Let’s get this out of the way: Hot Pursuit is not a great movie. It’s not even a very good movie. In fact, it might be kind of a terrible movie. That said, it’s a film not without merit.
It’s hard to make a great movie from derivative beginnings, and the odd-couple female-buddy crime comedy has “The Heat Copycat” written all over it. This is a shame because the mismatched duo in question is Reese Witherspoon and Sofía Vergara, an Academy Award winner and a television comedy juggernaut, respectively. They deserve better than a cheap imitation.
In Hot Pursuit, both Witherspoon and Vergara play to type. Witherspoon is Cooper, a by-the-book police officer straight out of the Reese Witherspoon Playbook of Type-A Characters, chained to a desk and desperate to get back out into the field. Vergara is Daniella Riva, the materialistic wife of a drug boss who uses her sexuality like Cooper uses her Taser gun. Cooper is assigned to help transport Riva to Dallas, where she will be a key witness in the trial against a drug kingpin, but when a series of masked baddies descend and murder Cooper’s partner and Riva’s husband, the women are forced to go on the lam.

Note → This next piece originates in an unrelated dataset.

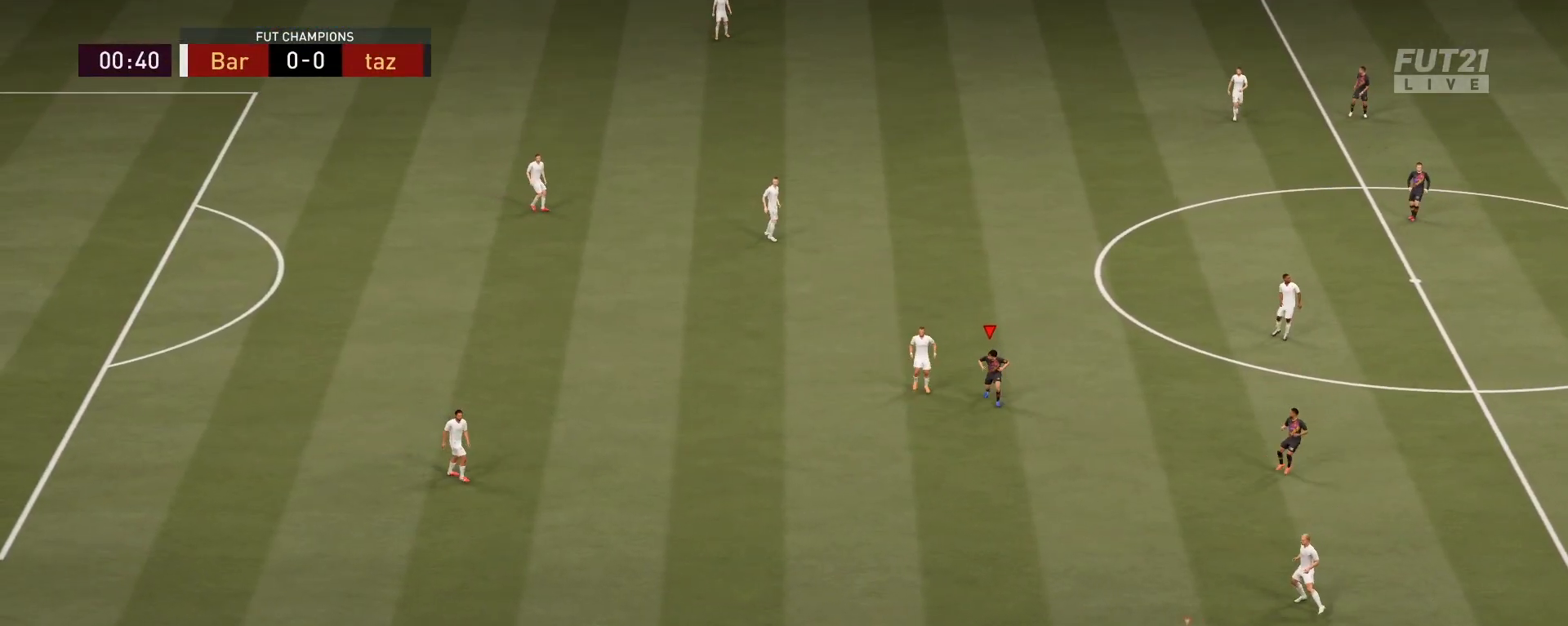
{"buttons": ["L2", "R1"], "left_stick": "down-left", "right_stick": "center", "events": [[233, "R2", "up"], [233, "left_stick", "left"], [300, "R1", "up"], [434, "R1", "down"], [484, "left_stick", "down-left"]]}
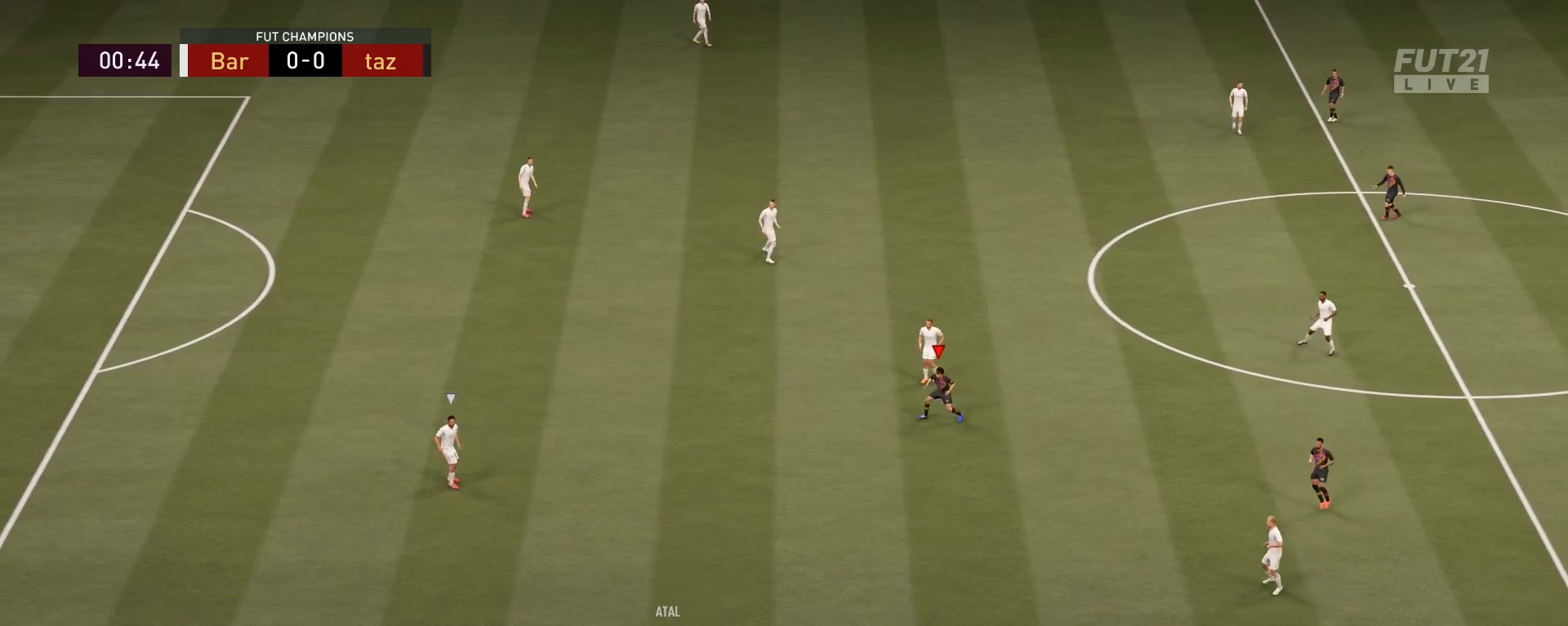
{"buttons": ["L2", "R2"], "left_stick": "up-left", "right_stick": "center", "events": [[134, "left_stick", "down"], [317, "left_stick", "down-left"], [401, "R1", "up"], [501, "R2", "down"], [501, "left_stick", "up-left"]]}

What follows is a series of car chases, clumsy escapes, and multiple costume changes. And, of course, the cop and the femme fatale eventually become besties. This would all work if the movie respected the intelligence of its characters (and the intelligence of its audience). Instead, these women aren’t nearly as smart as they should be, and with its sloppy plotting and never-ending parade of clichés, it’s clear this movie does not believe its viewers are all that bright either. There are honest moments, laugh-out-loud jokes, and genuinely thrilling bits of action peppered throughout the film. It’s unfortunate that the solid bits have to compete so hard against the overwhelming mess. There is a good film inside this second-rate movie. It’s just too bad that, this time, mediocrity won out.